Republicans are beginning to shift their 2020 presidential election focus away from directly contesting the results toward reforming and reinforcing election laws for the future, days after the Electoral College cast a majority of its votes for Democrat Joe Biden as president-elect.

President Trump has continued to contest the results in several closely fought battleground states and has yet to concede the presidential race, alleging voter fraud swung the result against him.

“This hearing should not be controversial,” Sen. Ron Johnson, a Wisconsin Republican, said in a Wednesday Senate Homeland Security and Governmental Affairs Committee meeting that featured testimony about alleged voting irregularities. “A large percentage of the American public does not believe the November election results are legitimate. This is not a sustainable state of affairs in our democratic republic.”

Johnson had already told the Milwaukee Journal Sentinel the day before, “I haven’t seen anything that would convince me that the results, the overall national result, would be overturned.” He also indicated that he would not block the congressional certification of the electoral vote in January, paving the way for Biden to take office later that month.

“The election, in many ways, was stolen, and the only way it will be fixed is by in the future reinforcing the laws,” said Sen. Rand Paul, a Kentucky Republican, speaking at the same hearing. He emphasized lax enforcement of absentee ballot requirements, outdated voter rolls, and reports of dead people voting.

Courts have mostly tossed lawsuits filed by the Trump campaign and its allies alleging widespread irregularities. The Justice Department, under the leadership of soon-to-be-former Attorney General William Barr, has said it has not uncovered fraud sufficient to alter the outcome of the election.

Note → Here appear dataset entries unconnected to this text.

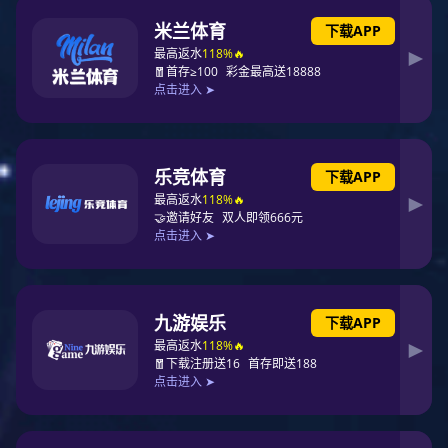
国际“龙舟榜”评选。“龙舟榜”(Dragon Boat List)取自中国传
统习俗——赛龙舟，而中国的连锁经营PG东升国际逐渐呈
现千帆竞发、百舸争流之势，其中创新发展生生不息，也象
征着始终植根于中国文化的深厚商业传统和创新活力。PG
东升国际 期待每年都比一比、赛一赛， 让“龙舟榜”真正成
为代表中国连锁商业的核心价值榜单。
截止到2022年5月份，各大服饰企业2021年财报已经陆续
披露，2021年我国服装产业稳步恢复，服饰行业依旧表现
出强大的发展韧性与活力。据联商网零售研究中心统计，
51家服饰鞋履上市公司，2021年实现营收2691.79亿元，同
比增长24.00%，实现净利润261.10亿元，同比增长
65.35%。安踏体育、李宁、海澜之家、森马等服饰鞋履头
部企业，实现了营收与净利润的大幅度双增长。
然而并不是所有服饰企业都欣欣向荣，也有不少企业处于亏
损的境地。财报显示，搜于特、都市丽人、星期六、拉夏贝
尔以及美邦服饰和慕尚集团等企业2021年净利都有所下
降。其中，号称“中国女装第一股”的拉夏贝尔在今年的5月
24日被上海证券交易所予以摘牌，正式终止上市。绫致中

But many Republicans do not like the ballot harvesting that took place in a number of states, as an unprecedented number of people voted by mail due to the pandemic. They are also concerned that COVID-19 protocols were used to limit the access of GOP poll workers and skirt laws setting deadlines for absentee ballots to be received, among other issues. They would like to raise these concerns, in some cases without claiming they necessarily decided the election, while acknowledging many of their voters agree with Trump on this topic.

“How quickly or to what degree a serious election reform push happens is directly correlated to how loudly and often President Trump stays on this rigged election topic after Jan. 20,” said Nicholas Everhart, a Republican strategist. “While President Trump has tapped into base Republicans’ institutional mistrust and openness to believing we’re all part of a giant conspiracy, the truth is, if he stops beating that drum, the more it’s going to dissipate and grow dormant.”

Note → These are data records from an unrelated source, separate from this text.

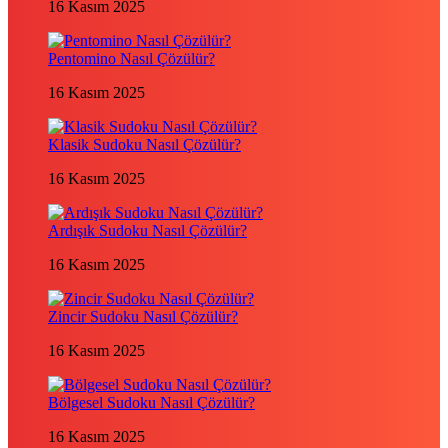
16 Kasım 2025
Pentomino Nasıl Çözülür?
16 Kasım 2025
Klasik Sudoku Nasıl Çözülür?
16 Kasım 2025
Ardışık Sudoku Nasıl Çözülür?
16 Kasım 2025
Zincir Sudoku Nasıl Çözülür?
16 Kasım 2025
Bölgesel Sudoku Nasıl Çözülür?
16 Kasım 2025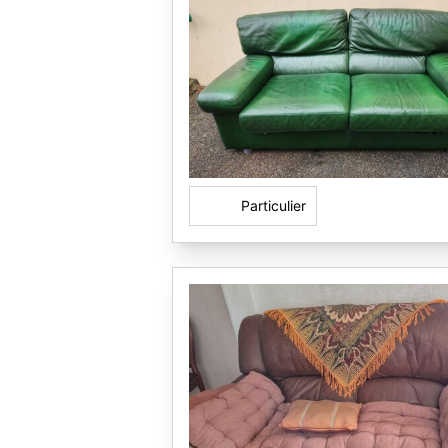
Particulier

The shift in focus could prove too subtle or too clever by half. Democrats still pilloried Johnson’s hearing on 2020 voting. “Whether intended or not, this hearing gives a platform to conspiracy theories and lies,” said Sen. Gary Peters, the Michigan Democrat who served as the ranking member of the committee. Much of the media coverage zeroed in on Paul’s use of the word “stolen,” despite the “many ways” qualifier and emphasis on future procedures.

“I don’t want to talk about the election anymore,” said a second Republican strategist. “I just want to look forward.”

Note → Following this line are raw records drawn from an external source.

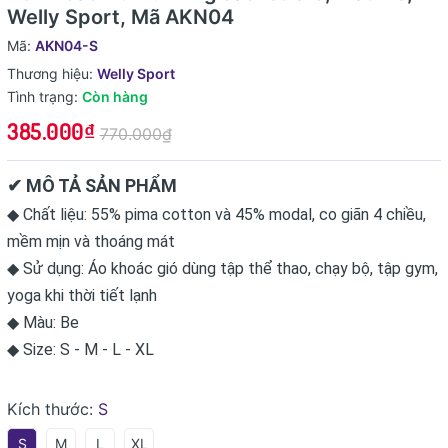
Welly Sport, Mã AKN04
Mã:
AKN04-S
Thương hiệu:
Welly Sport
Tình trạng:
Còn hàng
385.000₫
770.000₫
✔ MÔ TẢ SẢN PHẨM
◆ Chất liệu: 55% pima cotton và 45% modal, co giãn 4 chiều,
mềm mịn và thoáng mát
◆ Sử dụng: Áo khoác gió dùng tập thể thao, chạy bộ, tập gym,
yoga khi thời tiết lạnh
◆ Màu: Be
◆ Size: S - M - L - XL
Kích thước:
S
S
M
L
XL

GOP operative and former George W. Bush aide Bradley Blakeman took to Facebook to urge Trump to “formally concede the election with a warning about the need for national voting standards to prevent the problems that occurred this cycle. There were irregularities, incompetence, negligence and fraud, just not on a scale that would change the results.”

Last month, Sen. Josh Hawley, a Missouri Republican, introduced legislation to ban ballot harvesting, require mail-in or absentee ballots, and not have the pauses in counting that raised GOP suspicions in some states where Trump led on election night only to be later overtaken by Biden.

“The debacle of the 2020 election has made clear that serious reforms are needed to protect the integrity of our elections,” Hawley said in a statement. “The American people deserve transparency — that means banning ballot harvesting, empowering poll watchers, and taking steps to ensure that all legally cast ballots are accounted for.”

Polls have shown Republican voters have grave doubts about the fairness and accuracy of the election. Trump has repeatedly urged the party’s elected officials to continue fighting the results into January, even as Senate Majority Leader Mitch McConnell finally recognized Biden as president-elect following the electoral vote this week.